In 2007 Harafumi Tsuchiya of the Cosmic Ray Laboratory of Japan’s RIKEN research institute and colleagues set out to investigate the longer bursts experimentally. The scientists travelled to a nuclear power plant on the Japanese coast to take measurements of electromagnetic activity during a winter thunderstorm. They found — by analysing the energy distribution of the pulse — that the gamma rays do indeed originate from just a kilometre or so above the Earth’s surface.
Lightning strikes twice
With this latest research, Tsuchiya and his colleagues relocated to a Japanese mountaintop 2770 m above sea level in order to study this phenomenon in more detail. At this altitude the scientists were able to capture recordings of both photons and electrons and they say they have now confirmed the accepted theory of how gamma rays are generated.
The researchers observed cosmic electrons, which — after arriving at the Earth’s atmosphere — were accelerated to relativistic speeds in a thundercloud’s electric field. Occasionally these electrons collide with air molecules knocking off electrons which are also accelerated in the field.

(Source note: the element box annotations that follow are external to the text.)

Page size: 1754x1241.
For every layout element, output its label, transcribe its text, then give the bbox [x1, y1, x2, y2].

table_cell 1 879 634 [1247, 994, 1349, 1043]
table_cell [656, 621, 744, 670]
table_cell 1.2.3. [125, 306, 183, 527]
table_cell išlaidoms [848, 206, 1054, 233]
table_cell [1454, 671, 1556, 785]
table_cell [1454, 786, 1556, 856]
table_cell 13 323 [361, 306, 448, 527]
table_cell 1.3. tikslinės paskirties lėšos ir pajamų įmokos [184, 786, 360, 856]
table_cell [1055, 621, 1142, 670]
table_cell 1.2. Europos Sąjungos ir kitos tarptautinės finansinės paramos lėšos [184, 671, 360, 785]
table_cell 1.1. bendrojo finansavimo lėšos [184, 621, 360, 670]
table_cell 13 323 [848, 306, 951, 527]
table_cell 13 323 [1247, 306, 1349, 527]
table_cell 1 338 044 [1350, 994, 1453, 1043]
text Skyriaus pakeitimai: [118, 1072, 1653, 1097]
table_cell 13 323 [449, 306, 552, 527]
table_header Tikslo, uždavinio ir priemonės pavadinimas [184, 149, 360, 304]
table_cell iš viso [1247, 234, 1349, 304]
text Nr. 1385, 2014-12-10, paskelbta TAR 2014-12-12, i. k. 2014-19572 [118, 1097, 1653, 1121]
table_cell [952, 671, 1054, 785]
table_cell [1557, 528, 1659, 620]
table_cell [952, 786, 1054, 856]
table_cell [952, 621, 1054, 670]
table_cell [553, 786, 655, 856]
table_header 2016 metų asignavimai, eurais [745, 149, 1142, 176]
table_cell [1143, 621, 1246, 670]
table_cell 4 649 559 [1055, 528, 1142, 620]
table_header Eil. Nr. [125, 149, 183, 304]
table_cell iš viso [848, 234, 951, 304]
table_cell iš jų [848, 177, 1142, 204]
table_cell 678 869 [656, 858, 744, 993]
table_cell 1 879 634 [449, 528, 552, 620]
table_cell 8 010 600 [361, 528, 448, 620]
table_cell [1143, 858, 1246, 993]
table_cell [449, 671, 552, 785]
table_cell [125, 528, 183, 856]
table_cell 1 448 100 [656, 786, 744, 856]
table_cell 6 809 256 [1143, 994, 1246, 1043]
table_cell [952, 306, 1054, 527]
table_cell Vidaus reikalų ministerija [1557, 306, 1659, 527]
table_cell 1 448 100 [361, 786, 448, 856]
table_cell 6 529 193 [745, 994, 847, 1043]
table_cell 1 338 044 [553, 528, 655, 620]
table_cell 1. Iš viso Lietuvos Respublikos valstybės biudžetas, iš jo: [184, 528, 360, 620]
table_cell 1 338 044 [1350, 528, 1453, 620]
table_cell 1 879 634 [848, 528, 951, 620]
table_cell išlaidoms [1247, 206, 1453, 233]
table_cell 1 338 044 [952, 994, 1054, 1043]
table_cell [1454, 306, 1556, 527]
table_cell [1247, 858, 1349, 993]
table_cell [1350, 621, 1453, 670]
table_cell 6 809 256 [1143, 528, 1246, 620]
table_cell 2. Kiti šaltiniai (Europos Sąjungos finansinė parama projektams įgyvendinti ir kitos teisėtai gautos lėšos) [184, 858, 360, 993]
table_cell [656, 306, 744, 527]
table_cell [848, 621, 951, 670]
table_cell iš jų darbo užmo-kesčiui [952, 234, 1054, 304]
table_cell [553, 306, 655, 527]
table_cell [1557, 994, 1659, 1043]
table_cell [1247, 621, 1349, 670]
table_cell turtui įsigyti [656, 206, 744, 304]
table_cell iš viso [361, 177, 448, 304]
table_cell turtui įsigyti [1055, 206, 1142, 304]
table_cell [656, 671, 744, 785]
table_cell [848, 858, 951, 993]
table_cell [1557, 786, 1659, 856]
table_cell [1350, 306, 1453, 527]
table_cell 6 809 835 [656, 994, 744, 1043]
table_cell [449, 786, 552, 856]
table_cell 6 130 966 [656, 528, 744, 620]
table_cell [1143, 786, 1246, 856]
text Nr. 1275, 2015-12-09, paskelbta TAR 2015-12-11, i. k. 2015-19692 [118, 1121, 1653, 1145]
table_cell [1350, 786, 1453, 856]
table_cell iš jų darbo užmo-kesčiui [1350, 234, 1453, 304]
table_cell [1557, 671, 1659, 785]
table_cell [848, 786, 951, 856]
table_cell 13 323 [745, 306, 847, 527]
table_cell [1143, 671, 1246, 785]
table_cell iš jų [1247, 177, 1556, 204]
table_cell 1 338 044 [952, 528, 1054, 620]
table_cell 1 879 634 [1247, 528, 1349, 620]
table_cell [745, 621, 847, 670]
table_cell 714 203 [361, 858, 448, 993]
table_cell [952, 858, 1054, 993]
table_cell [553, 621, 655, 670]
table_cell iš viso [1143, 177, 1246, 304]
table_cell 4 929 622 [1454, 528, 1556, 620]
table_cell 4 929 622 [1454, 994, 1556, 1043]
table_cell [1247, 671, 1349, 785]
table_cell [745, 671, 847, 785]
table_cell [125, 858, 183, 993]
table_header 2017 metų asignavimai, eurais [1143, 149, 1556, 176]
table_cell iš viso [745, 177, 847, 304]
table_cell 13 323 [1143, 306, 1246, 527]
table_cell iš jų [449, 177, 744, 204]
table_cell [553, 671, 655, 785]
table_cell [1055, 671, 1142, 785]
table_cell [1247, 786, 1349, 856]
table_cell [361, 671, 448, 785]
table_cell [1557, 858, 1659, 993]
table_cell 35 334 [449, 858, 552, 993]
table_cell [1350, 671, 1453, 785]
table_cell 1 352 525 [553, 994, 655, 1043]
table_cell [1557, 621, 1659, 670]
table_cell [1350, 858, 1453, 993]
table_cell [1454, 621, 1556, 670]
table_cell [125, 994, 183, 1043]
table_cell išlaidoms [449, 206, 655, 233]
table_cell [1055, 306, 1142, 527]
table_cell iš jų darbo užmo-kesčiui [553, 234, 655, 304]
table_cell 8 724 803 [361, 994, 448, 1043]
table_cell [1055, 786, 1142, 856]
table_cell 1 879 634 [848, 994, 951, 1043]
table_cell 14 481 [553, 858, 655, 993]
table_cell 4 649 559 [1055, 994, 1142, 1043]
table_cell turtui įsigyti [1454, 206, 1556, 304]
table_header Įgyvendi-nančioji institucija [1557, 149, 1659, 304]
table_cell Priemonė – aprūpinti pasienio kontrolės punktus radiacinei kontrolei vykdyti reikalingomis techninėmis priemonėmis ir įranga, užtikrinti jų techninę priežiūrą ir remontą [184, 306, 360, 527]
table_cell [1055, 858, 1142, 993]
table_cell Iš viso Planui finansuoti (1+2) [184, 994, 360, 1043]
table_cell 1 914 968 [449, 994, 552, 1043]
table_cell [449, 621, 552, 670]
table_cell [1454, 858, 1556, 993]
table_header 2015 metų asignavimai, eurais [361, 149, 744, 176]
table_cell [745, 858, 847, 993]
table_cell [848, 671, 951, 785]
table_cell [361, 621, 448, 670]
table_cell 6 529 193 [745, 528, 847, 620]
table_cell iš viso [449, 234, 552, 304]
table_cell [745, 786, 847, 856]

This can lead to a runaway or “avalanche” of electrons that can emit bremsstrahlung gamma rays if they reach relativistic speeds. “We made a simultaneous detection of gamma rays and energetic electrons arriving from thunderclouds” — the first such observation, Tsuchiya told physicsworld.com.
Researchers in the field are already excited by these new results. “This type of observation is very rare, thus any new observations further our understanding of the phenomena significantly,” said Jeremy Thomas a geophysical field researcher of the Bard High School Early College II, New York and the University of Washington.
Predicting the storms
David Smith at the University of California recognizes the historical significance of this study. “This work is extremely important to the field in that they have demonstrated that these “surges” of gamma rays have an energy spectrum that indicates they are caused by the acceleration of very energetic electrons — a phenomenon first predicted by [Nobel laureate] CTR Wilson in 1925”.
The relatively low intensity and scarcity of these prolonged gamma ray bursts means that they pose no real threat to aviation and communications. What’s more, weather forecasters could benefit from a more thorough understanding of this phenomenon. “These gamma rays may give us a tool for understanding how thunderstorms and lightning work, neither of which we understand very well,” said Joseph Dwyer a lightning researcher at the Florida Institute of Technology.
“This work is interesting because it distinguishes gamma ray bursts produced by specific lightning events from protracted electron and gamma ray production generated by thunderstorms between lightning flashes,” said Giles Harrison, an atmospheric scientist at the University of Reading, UK.
Tsuchiya and his colleagues now plan to construct a series of new detectors that measure the arrival direction of photons associated with lightning as well as thunderclouds. They will install these instruments over a wider area in order to increase the number of recorded events. “These plans would give better understanding of particle acceleration in thunderclouds and lightning,” said Tsuchiya.
This study was published in Physical Review Letters.